▶ _REQUIREMENT_: Below are lines of data, and only some are wanted. Please repeat exactly those from the line that has "subjects of Brexit, Yellen and" through the line that has "quarter of 2025, mini bottles cause a".

Start of DATA EXTRACTS

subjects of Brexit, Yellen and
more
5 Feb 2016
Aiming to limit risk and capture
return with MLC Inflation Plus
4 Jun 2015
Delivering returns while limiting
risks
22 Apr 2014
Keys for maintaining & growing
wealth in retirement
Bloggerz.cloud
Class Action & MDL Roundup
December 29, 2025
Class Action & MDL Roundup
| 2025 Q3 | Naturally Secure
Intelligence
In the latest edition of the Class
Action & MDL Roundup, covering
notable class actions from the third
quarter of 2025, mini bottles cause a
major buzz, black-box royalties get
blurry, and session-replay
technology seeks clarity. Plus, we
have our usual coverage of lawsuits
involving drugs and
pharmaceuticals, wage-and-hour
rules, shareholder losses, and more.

End of DATA EXTRACTS
Start of DATA EXTRACTS

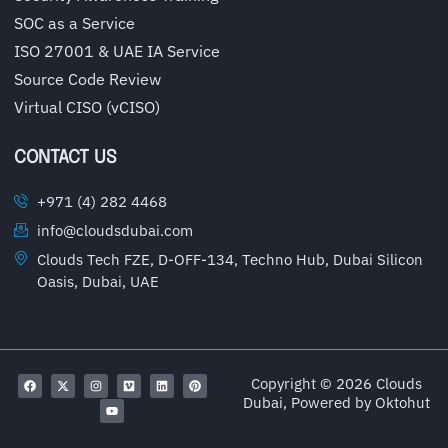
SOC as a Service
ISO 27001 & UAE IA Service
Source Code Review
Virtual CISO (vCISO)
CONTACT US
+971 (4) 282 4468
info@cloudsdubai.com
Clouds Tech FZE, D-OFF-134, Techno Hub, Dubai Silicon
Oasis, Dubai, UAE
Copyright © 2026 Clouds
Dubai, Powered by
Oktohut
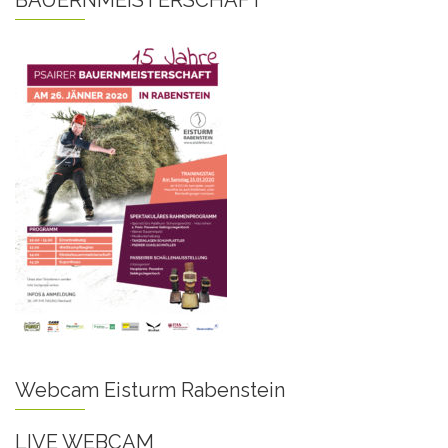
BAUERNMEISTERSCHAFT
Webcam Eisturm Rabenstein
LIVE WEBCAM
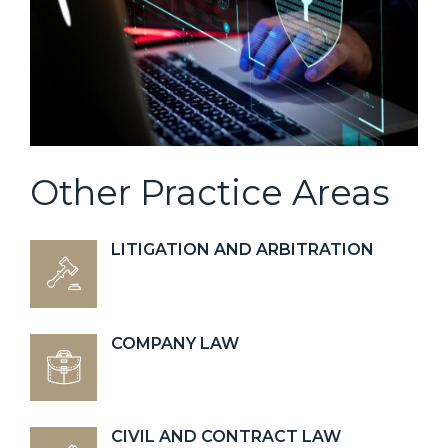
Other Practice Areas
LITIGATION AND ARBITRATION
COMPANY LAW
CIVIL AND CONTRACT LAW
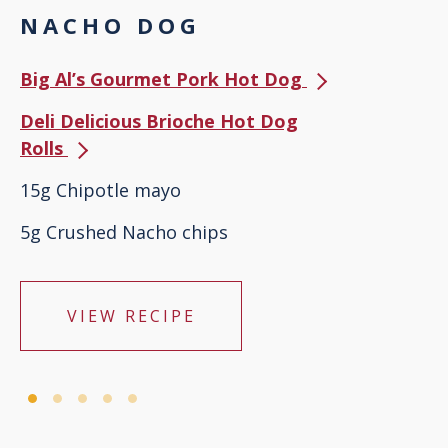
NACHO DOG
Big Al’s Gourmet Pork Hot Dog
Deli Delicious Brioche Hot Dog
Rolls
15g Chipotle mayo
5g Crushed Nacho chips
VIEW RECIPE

End of DATA EXTRACTS

▶ _EXERCISE RESULT_:
subjects of Brexit, Yellen and
more
5 Feb 2016
Aiming to limit risk and capture
return with MLC Inflation Plus
4 Jun 2015
Delivering returns while limiting
risks
22 Apr 2014
Keys for maintaining & growing
wealth in retirement
Bloggerz.cloud
Class Action & MDL Roundup
December 29, 2025
Class Action & MDL Roundup
| 2025 Q3 | Naturally Secure
Intelligence
In the latest edition of the Class
Action & MDL Roundup, covering
notable class actions from the third
quarter of 2025, mini bottles cause a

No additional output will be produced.